One of the biggest mistakes you can make is to wait too long to get feedback. A common mistake is gathering feedback too late, after you have already spent a long time polishing transitions, music, and color. At that stage, even simple changes feel painful because the edit seems finished. A better approach would be to get feedback when the sequence is raw. Don’t add music yet. Don’t color yet. Don’t do any fancy edits. If the edit works when it’s ugly, it’ll work when it’s pretty. And if it doesn’t work when it’s ugly, no amount of “pretty” will fix it. Getting feedback early will save you a ton of time because you’ll be able to make the structural edits before it’s decorated.

It’s also important to consider how much you show. Sometimes a two-minute rough cut can be too much to stomach, and you’ll get a lot of vague feedback. Is there a section within that rough cut that you can show instead? Can you narrow it down to just 15-30 seconds and explain what you’re looking for? “I’m trying to figure out if this action is clear”, “I’m trying to figure out if the edit is too slow”, or “I’m trying to figure out if this edit is distracting”. This will give the person a context. It will also keep their feedback focused on the edit and less on personal taste. If the feedback is focused on the edit, it will be easier to make the changes confidently.

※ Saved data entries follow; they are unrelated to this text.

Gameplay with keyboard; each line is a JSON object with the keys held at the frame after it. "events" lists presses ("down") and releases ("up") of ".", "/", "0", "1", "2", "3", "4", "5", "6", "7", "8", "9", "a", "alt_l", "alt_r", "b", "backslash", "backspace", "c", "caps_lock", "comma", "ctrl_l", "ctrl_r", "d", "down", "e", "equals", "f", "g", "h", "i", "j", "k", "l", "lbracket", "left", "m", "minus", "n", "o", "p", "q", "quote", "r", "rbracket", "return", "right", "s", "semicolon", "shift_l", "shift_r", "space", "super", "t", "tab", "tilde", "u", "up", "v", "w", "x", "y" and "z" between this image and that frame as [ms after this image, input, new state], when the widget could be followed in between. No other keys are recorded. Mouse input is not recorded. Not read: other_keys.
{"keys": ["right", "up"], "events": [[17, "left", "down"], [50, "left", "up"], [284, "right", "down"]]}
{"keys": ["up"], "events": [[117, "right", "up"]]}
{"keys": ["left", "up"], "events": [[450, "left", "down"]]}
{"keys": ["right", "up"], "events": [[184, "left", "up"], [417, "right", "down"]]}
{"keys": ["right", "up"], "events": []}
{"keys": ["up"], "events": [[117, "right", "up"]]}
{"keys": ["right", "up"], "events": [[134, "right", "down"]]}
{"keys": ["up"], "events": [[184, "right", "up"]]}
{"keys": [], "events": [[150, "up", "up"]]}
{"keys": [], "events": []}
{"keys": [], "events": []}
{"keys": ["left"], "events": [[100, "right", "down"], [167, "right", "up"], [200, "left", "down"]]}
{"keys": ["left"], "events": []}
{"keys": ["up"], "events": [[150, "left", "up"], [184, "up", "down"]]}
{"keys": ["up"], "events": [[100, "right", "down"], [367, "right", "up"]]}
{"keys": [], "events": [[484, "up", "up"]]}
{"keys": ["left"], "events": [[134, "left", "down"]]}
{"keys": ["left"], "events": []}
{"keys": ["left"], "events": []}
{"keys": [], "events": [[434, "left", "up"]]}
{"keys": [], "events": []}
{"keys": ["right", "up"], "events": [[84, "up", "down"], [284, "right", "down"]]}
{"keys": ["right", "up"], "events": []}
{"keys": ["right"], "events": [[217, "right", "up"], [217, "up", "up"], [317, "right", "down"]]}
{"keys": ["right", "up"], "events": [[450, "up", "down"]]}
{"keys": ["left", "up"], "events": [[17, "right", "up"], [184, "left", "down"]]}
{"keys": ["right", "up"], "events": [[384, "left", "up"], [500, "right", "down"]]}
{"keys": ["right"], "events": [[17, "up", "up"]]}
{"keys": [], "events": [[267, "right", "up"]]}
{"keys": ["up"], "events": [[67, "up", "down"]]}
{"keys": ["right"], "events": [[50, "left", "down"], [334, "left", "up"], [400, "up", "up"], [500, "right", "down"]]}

If you’re getting multiple opinions and feel like you’re not sure how to proceed, see if you can find a theme to the notes. Someone might say “it’s too fast”. Someone else might say “it’s too slow”. But if they’re both talking about the same part of the edit, that section probably needs work. The note behind the note is the one that’s really important. Often times, the problem is not that the edit is too fast or too slow, but that the scene lacks a clear point of emphasis. If you find yourself in that spot, go back to the footage and try to figure out what the audience should be looking at first. Once you figure that out, figuring out how long to linger on the edit will become easier.

There’s a simple 15-minute exercise you can do every day to get comfortable with feedback. Spend the first few minutes making one short sequence and writing down the single thing you want reviewed. Use the next few minutes to watch it yourself in silence and note where it stumbles. Then share that short section with one focused question in mind. After the response comes back, revise only the area connected to that question and compare the new version with the old one. Going through this process will help train your eye, as much as it will make the edit better.